**WHAT THE EXERCISE ASKS**
Each line of the data below containing "Gerber" needs to be listed.

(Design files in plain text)
━━━━━━━━
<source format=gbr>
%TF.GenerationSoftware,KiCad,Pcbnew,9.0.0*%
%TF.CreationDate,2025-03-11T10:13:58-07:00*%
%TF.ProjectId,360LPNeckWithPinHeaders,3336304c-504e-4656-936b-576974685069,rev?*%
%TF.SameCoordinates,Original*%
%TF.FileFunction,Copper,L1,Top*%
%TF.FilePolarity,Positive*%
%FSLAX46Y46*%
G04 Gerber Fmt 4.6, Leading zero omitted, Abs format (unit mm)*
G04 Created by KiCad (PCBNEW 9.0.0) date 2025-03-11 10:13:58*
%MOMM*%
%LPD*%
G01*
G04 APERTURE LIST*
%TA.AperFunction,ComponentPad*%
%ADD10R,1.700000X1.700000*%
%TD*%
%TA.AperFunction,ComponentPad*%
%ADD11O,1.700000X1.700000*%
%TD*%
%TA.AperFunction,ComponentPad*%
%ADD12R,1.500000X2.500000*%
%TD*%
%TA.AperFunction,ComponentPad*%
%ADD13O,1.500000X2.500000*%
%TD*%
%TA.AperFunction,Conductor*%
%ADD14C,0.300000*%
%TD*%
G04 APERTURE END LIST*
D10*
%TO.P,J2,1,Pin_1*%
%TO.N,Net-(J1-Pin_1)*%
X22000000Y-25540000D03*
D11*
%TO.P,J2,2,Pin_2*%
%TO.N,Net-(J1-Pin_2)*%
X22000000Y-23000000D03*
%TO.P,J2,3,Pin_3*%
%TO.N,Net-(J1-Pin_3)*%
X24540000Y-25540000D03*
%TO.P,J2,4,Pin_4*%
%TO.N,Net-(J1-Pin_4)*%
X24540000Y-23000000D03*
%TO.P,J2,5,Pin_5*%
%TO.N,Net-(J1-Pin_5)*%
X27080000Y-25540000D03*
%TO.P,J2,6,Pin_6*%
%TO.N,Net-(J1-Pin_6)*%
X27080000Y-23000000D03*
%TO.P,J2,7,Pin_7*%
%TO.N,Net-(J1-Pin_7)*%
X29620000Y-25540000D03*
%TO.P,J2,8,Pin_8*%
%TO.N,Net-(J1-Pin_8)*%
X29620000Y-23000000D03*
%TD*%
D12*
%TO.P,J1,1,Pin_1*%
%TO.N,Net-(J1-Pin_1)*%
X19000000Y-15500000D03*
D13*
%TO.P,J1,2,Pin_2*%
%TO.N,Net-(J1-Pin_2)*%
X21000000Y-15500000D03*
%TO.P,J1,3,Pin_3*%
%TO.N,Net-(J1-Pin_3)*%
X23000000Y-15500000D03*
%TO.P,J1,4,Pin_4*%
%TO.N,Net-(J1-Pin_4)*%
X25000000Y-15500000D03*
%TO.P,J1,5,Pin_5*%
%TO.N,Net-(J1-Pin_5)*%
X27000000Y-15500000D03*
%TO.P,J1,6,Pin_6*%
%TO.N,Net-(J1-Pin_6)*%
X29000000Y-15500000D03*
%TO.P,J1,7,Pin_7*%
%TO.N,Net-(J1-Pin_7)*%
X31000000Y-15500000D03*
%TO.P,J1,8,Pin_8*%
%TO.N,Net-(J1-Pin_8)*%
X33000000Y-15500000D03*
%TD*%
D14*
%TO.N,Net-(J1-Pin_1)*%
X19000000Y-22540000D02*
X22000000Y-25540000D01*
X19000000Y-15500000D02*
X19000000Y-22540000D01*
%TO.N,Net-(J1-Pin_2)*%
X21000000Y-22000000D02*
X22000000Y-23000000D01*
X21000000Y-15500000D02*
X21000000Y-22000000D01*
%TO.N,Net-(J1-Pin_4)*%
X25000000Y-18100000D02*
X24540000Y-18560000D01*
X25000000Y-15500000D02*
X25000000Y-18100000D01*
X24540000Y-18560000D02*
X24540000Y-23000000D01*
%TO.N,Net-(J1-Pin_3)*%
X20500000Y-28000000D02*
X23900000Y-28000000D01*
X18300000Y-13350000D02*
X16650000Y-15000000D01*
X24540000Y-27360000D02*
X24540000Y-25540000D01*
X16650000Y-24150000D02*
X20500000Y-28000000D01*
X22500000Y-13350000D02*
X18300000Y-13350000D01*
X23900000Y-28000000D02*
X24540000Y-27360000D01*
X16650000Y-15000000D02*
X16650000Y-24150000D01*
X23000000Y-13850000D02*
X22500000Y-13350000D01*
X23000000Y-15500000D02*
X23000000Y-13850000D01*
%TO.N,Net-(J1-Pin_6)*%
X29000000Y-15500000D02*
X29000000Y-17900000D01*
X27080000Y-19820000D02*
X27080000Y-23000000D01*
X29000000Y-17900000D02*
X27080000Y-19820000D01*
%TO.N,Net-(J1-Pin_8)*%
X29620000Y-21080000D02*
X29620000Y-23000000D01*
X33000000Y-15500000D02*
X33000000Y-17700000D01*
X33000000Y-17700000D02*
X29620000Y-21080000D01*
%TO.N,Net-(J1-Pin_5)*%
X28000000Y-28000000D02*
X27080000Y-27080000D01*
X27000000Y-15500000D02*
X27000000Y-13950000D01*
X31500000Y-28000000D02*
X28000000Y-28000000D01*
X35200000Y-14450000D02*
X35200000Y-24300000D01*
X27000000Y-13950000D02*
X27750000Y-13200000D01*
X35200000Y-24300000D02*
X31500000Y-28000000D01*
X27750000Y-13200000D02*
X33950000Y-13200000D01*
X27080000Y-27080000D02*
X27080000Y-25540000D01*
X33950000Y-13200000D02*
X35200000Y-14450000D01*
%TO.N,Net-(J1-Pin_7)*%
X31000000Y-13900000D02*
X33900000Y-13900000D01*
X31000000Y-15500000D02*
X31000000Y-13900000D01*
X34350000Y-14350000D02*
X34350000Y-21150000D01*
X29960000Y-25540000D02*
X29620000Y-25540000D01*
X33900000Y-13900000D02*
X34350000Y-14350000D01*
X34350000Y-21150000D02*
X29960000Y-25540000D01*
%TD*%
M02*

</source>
━━━━━━━━
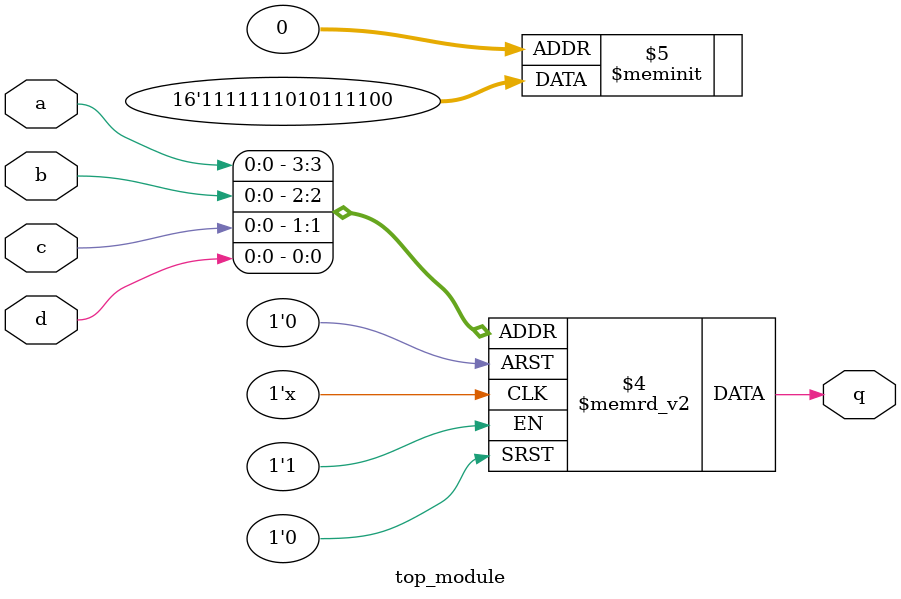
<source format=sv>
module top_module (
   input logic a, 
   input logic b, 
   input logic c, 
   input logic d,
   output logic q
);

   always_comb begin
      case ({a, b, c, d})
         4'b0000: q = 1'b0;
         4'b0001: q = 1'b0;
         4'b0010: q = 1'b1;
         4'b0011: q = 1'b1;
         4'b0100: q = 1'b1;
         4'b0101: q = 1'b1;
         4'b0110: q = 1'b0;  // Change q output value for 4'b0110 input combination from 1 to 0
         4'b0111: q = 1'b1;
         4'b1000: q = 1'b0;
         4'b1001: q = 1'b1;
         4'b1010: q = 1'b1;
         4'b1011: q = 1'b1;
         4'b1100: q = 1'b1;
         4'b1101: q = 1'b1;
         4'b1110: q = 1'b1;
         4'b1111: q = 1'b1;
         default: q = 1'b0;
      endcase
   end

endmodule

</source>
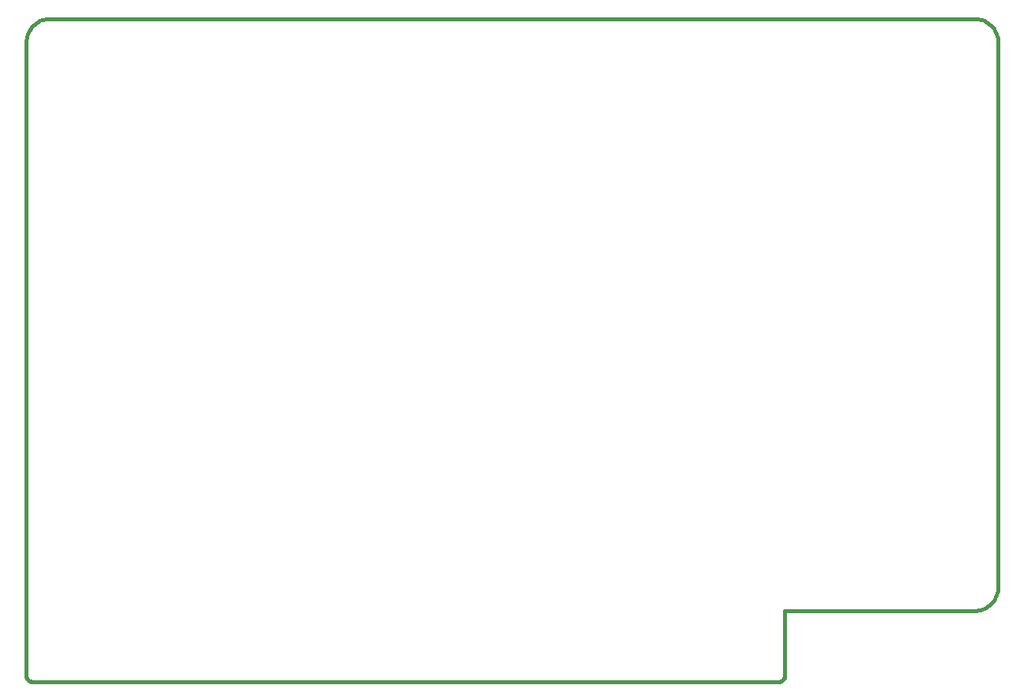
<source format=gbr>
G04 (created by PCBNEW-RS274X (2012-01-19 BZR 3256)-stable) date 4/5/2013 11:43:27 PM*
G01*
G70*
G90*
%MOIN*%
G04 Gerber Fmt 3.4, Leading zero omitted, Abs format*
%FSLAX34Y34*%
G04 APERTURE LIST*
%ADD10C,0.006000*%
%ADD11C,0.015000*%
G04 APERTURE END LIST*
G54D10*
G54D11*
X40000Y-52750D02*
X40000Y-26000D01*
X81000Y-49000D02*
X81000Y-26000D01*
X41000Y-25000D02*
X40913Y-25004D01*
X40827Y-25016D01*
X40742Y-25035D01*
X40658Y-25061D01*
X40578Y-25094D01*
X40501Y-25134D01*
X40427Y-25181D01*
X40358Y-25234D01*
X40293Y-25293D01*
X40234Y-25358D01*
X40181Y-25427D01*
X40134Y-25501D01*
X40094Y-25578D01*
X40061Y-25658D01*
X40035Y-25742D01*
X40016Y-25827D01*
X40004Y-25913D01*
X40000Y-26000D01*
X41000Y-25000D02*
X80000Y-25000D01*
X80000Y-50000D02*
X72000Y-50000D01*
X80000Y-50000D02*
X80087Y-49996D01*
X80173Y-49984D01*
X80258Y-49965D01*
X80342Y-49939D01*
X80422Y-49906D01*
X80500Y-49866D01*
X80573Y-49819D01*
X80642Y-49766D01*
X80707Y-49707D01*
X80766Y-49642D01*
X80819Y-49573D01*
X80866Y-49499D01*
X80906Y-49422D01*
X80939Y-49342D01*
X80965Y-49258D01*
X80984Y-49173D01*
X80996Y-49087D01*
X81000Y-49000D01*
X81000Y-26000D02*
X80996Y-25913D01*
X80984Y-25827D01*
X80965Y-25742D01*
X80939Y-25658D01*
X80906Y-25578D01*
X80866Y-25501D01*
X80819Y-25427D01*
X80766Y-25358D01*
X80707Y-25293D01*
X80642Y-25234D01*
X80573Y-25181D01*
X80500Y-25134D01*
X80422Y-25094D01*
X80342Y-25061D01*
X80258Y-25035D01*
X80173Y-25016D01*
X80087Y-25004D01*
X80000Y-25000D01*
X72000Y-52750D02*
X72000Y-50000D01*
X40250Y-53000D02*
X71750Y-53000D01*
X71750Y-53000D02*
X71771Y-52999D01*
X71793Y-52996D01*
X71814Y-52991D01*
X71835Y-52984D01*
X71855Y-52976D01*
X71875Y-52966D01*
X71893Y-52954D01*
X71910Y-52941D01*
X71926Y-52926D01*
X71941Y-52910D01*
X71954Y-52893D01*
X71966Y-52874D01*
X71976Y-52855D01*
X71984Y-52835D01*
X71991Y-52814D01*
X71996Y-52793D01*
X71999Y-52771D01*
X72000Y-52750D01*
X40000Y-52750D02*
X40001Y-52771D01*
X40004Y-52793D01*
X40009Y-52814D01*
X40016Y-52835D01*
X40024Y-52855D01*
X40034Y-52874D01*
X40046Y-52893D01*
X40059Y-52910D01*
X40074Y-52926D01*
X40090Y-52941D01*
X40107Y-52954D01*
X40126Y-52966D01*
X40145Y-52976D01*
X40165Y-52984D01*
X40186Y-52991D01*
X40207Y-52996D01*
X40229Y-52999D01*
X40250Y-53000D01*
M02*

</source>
━━━━━━━━
**SOLUTION TO THIS EXERCISE**
G04 Gerber Fmt 4.6, Leading zero omitted, Abs format (unit mm)*
G04 Gerber Fmt 3.4, Leading zero omitted, Abs format*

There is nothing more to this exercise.